Barratt Homes North Thames is planting a range of bee friendly plants at developments in Letchworth Gardens City and Hemel Hempstead in an attempt to help support our threatened pollinators.
The developer has pledged to plant bee-friendly flowers and shrubs in the gardens of its sales centres and show homes to help boost bee numbers.
Honey bees and the many types of wild bee such as bumblebees are under threat from loss of habitat, weather and disease and their importance is often underestimated. One in three mouthfuls of food that humans consume is reliant upon pollination, including strawberries, apples, pears, chocolate, sweet peppers, chillies, margarine, mustard and herbs.
Ian Sadler, Managing Director of Barratt Homes North Thames, said: “We want to help raise awareness of the very real threat that British bees are currently facing and do our bit to prevent bee numbers from dwindling further. The flowers and shrubs we plant in the gardens of our developments will benefit bees most of the year round.”

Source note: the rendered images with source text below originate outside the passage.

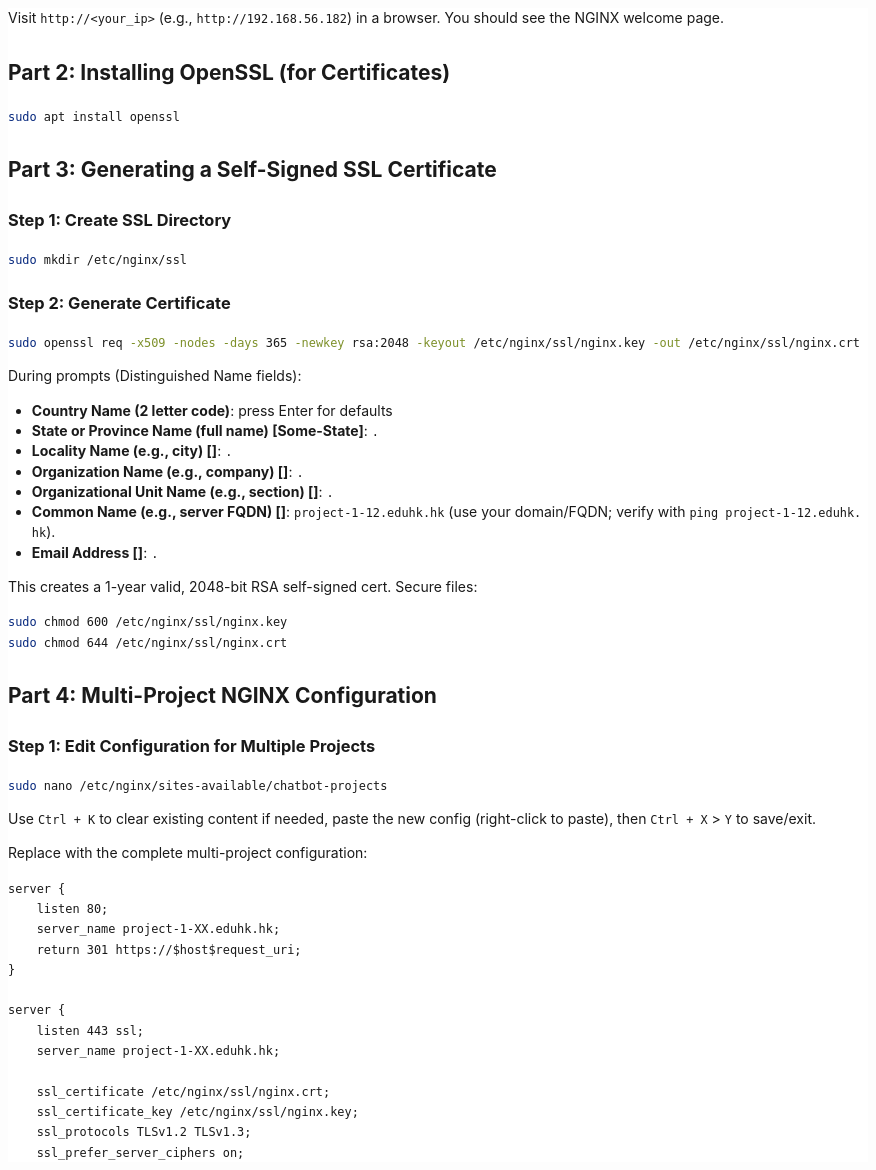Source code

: Visit `http://<your_ip>` (e.g., `http://192.168.56.182`) in a browser. You should see the NGINX welcome page.

## Part 2: Installing OpenSSL (for Certificates)
```bash
sudo apt install openssl
```

## Part 3: Generating a Self-Signed SSL Certificate

### Step 1: Create SSL Directory
```bash
sudo mkdir /etc/nginx/ssl
```

### Step 2: Generate Certificate
```bash
sudo openssl req -x509 -nodes -days 365 -newkey rsa:2048 -keyout /etc/nginx/ssl/nginx.key -out /etc/nginx/ssl/nginx.crt
```

During prompts (Distinguished Name fields):

- **Country Name (2 letter code)**: press Enter for defaults
- **State or Province Name (full name) [Some-State]**: `.`
- **Locality Name (e.g., city) []**: `.`
- **Organization Name (e.g., company) []**: `.`
- **Organizational Unit Name (e.g., section) []**: `.`
- **Common Name (e.g., server FQDN) []**: `project-1-12.eduhk.hk` (use your domain/FQDN; verify with `ping project-1-12.eduhk.hk`).
- **Email Address []**: `.`

This creates a 1-year valid, 2048-bit RSA self-signed cert. Secure files:
```bash
sudo chmod 600 /etc/nginx/ssl/nginx.key
sudo chmod 644 /etc/nginx/ssl/nginx.crt
```

## Part 4: Multi-Project NGINX Configuration

### Step 1: Edit Configuration for Multiple Projects

```bash
sudo nano /etc/nginx/sites-available/chatbot-projects
```

Use `Ctrl + K` to clear existing content if needed, paste the new config (right-click to paste), then `Ctrl + X` > `Y` to save/exit.

Replace with the complete multi-project configuration:

```nginx
server {
    listen 80;
    server_name project-1-XX.eduhk.hk;
    return 301 https://$host$request_uri;
}

server {
    listen 443 ssl;
    server_name project-1-XX.eduhk.hk;

    ssl_certificate /etc/nginx/ssl/nginx.crt;
    ssl_certificate_key /etc/nginx/ssl/nginx.key;
    ssl_protocols TLSv1.2 TLSv1.3;
    ssl_prefer_server_ciphers on;
```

The move follows a company-wide agreement with the RSPB to boost natural habitats at forthcoming homes developments using updated landscaping and new guidance.
Paul Stephen, RSBP bio diversity adviser said: “We are asking everyone to help give nature a home as even a few small touches can make a big difference for wildlife. Gardens can be a fantastic space for families to relax or play, and we would like to see people feel inspired to do something for nature after they visit one of these show homes in Hertfordshire.
“Sadly the UK’s bee populations are in decline, but planting the right mix of flowers, shrubs and bushes will help reverse this. And, plants rich in nectar and pollen will not just be welcoming to bees, but will look great for homeowners who want a garden full of life and colour.”
Barratt Homes is encouraging schools, businesses and local residents to follow in its footsteps wherever possible to provide homes and suitable plants for the bees.
Bee-friendly plants are those which produce lots of nectar and pollen, and include hardy geraniums, poppies, lavender, heathers, foxgloves and fruit trees.